Recent drought conditions have led to an increase in contaminants
Despite a recent uptick in contaminant content, water sourced from the Bay Area does not currently pose any significant threat to human health. Recent drought conditions throughout California have led to an increase in Trihalomethane (THM) found in the area’s drinking water, but levels have since subsided to a safe volume.
East Bay Municipal Utility District released a report in June 2017 outlining the new influx of THM into the water supply. THM can increase the potential for cancer when consumed in large amounts, though it is commonly found in water systems.
The water that services the Bay Area is sourced from Sierra Nevada and no industrial pollutants are allowed in the water. Despite this, THM is able to form when microbes bind with chlorine.

__Exercise data__.
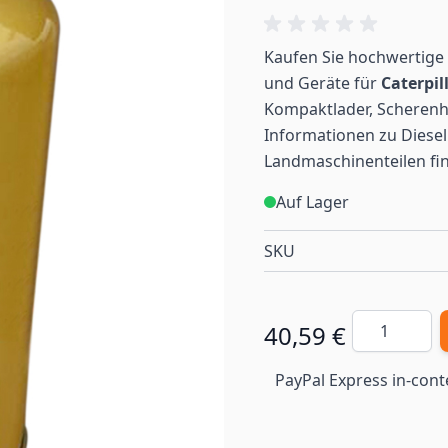
Kaufen Sie hochwertige 
und Geräte für
Caterpil
Kompaktlader, Scherenh
Informationen zu Diesel
Landmaschinenteilen
fi
Auf Lager
SKU
Menge
40,59 €
PayPal Express in-cont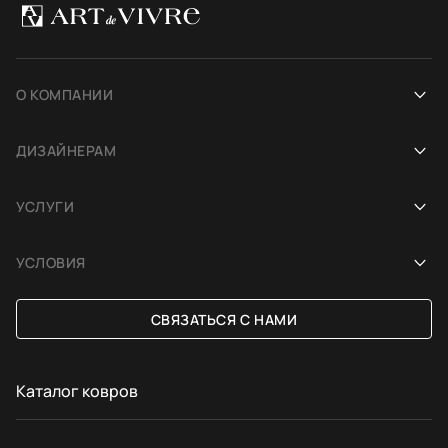
О КОМПАНИИ
Наша история
ДИЗАЙНЕРАМ
Салоны
Сотрудничество
УСЛУГИ
Проекты
Ковёр для фотосесcии
Демонстрация в интерьере
Блог
УСЛОВИЯ
Подбор по фото интерьера
Платформа
Доставка и оплата
СВЯЗАТЬСЯ С НАМИ
Ковёр на заказ
Обмен и возврат
Договор-оферта
Каталог ковров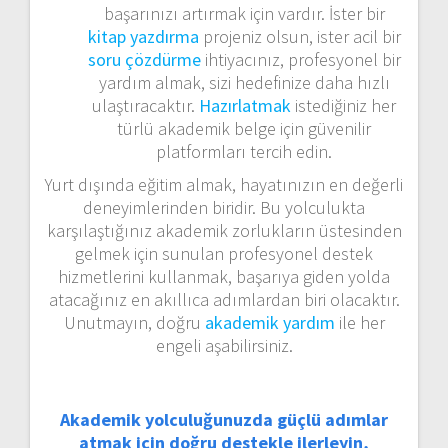
başarınızı artırmak için vardır. İster bir
kitap yazdırma
projeniz olsun, ister acil bir
soru çözdürme
ihtiyacınız, profesyonel bir
yardım almak, sizi hedefinize daha hızlı
ulaştıracaktır.
Hazırlatmak
istediğiniz her
türlü akademik belge için güvenilir
platformları tercih edin.
Yurt dışında eğitim almak, hayatınızın en değerli
deneyimlerinden biridir. Bu yolculukta
karşılaştığınız akademik zorlukların üstesinden
gelmek için sunulan profesyonel destek
hizmetlerini kullanmak, başarıya giden yolda
atacağınız en akıllıca adımlardan biri olacaktır.
Unutmayın, doğru
akademik yardım
ile her
engeli aşabilirsiniz.
Akademik yolculuğunuzda güçlü adımlar
atmak için doğru destekle ilerleyin,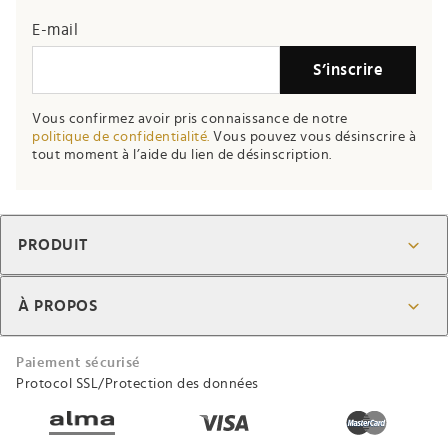
E-mail
S’inscrire
Vous confirmez avoir pris connaissance de notre
politique de confidentialité.
Vous pouvez vous désinscrire à
tout moment à l’aide du lien de désinscription.
PRODUIT
À PROPOS
Paiement sécurisé
Protocol SSL/Protection des données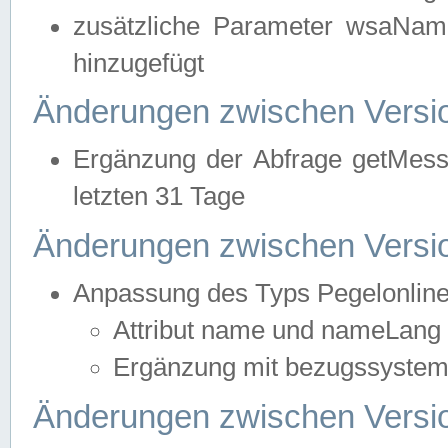
zusätzliche Parameter wsaNa
hinzugefügt
Änderungen zwischen Versio
Ergänzung der Abfrage getMess
letzten 31 Tage
Änderungen zwischen Versio
Anpassung des Typs Pegelonlin
Attribut name und nameLang f
Ergänzung mit bezugssystem, 
Änderungen zwischen Versio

__Requirement 1__. After the listing, set down the passage from the Bay Area drinking water article, from "Recent drought conditions have" up to and including "a safe volume.".
__Requirement 2__. According to the Bay Area drinking water article, in what month and year did East Bay Municipal Utility District release its report on THM?
__Requirement 3__. Extend the article on Bay Area drinking water from its last sentence.

__Answer section 1__.
Recent drought conditions have led to an increase in contaminants
Despite a recent uptick in contaminant content, water sourced from the Bay Area does not currently pose any significant threat to human health. Recent drought conditions throughout California have led to an increase in Trihalomethane (THM) found in the area’s drinking water, but levels have since subsided to a safe volume.

__Answer section 2__. June 2017

__Answer section 3__.
“Animals are going to defecate, birds are going to drop bird droppings into the reservoirs,” said Charlotte Smith, campus public health lecturer. “Operators will add chlorine. The chlorines bind with small organic molecules. That product we call a disinfection byproduct. THM is the most common.”
According to Smith, THM levels in Bay Area water have already returned to normal following the abnormal spike, adding that THM only becomes carcinogenic at significantly high levels. The THM was able to thrive in the drought conditions as a result of an increased amount of organic matter found in the water.
Mercury is also a substance of interest for water officials in the area, as humans consume fish affected by mercury, but state officials are currently working to keep levels in check.